As the hackathon came to an end, it was time for organisations to start thinking about Google Summer of Code. By then, I had been taking part in regular discussions, and code reviews, Lasse asked me if I’d like to do a GSoC:

I slowly pivoted to choosing language independent documentation extraction as my GSoC project as I found it having greater depth than my other choices.

I feel privileged to be contributing to coala. The project itself is awesome in its entirety. I have contributed to my fair share of open source projects and I have never found any other project that is so organized and newcomer friendly. How coala is awesome should be itself another post.

About my project

Now to my project. As stated repeatedly in my past posts, my project was to build a language independent documentation extraction and parsing library, and use it to develop bears (static analyzing routines.)

How it all fits together

Most of the documentation extraction routines were already written by my mentor. Except a couple of tiny bugs, it worked pretty well. The documentation extraction API was responsible for extracting the documentation given the language, docstyle and markers and return a DocumentationComment object.

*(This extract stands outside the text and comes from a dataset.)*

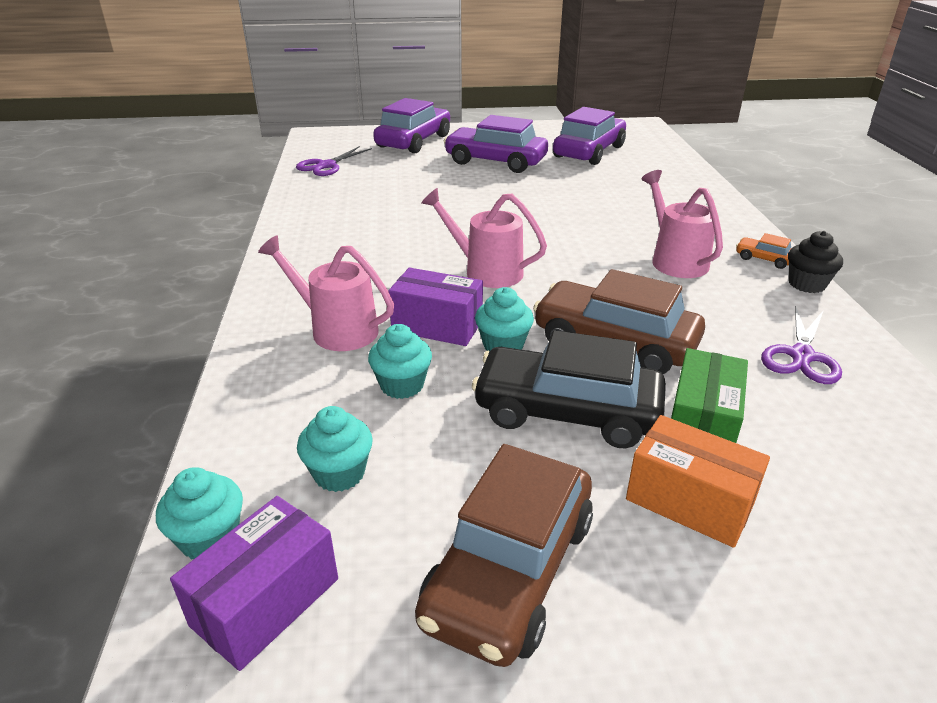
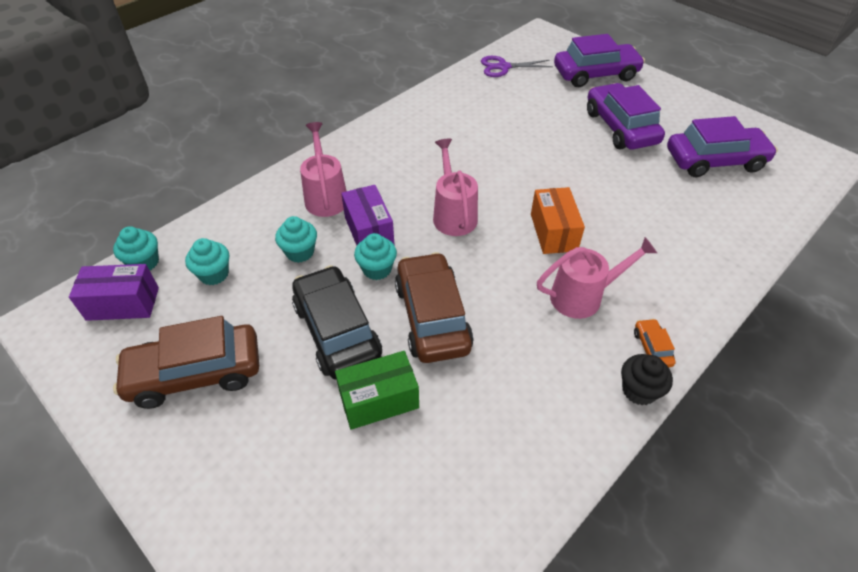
camera: 50 degrees right, 15 degrees up
orange box [626,415,770,548] -> orange box moved to [531,187,585,254]
pink watering can [642,170,723,278] -> pink watering can turned 45 degrees clockwise [537,237,657,319]
purple scissors [761,305,842,384] -> none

The DocumentationComment class defines one documentation comment along with its language, docstyle, markers, indentation and range.

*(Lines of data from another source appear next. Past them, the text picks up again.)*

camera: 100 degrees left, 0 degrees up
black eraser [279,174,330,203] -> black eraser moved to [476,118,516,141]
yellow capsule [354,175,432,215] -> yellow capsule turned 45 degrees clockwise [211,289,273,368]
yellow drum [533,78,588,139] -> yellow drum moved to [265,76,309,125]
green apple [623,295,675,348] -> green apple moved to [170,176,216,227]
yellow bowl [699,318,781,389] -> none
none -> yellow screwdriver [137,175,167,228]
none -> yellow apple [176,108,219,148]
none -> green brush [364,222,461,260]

My first task was to write a language independent parsing routine that would extract metadata out of a documentation i.e. description, parameter and return information. This resides inside the DocumentationComment class.

The point of this parsing library is to allow bear developers manipulate metadata without worrying about destroying the format.

I then had to make sure that I had support for the most popular languages. I used the unofficial coalang specification to define keywords and symbols that are used in different documentation comments. They are being loaded along with the docstyle.

Although I do not use the coalang stuff yet and still pass keywords and symbols manually, it will be used in future.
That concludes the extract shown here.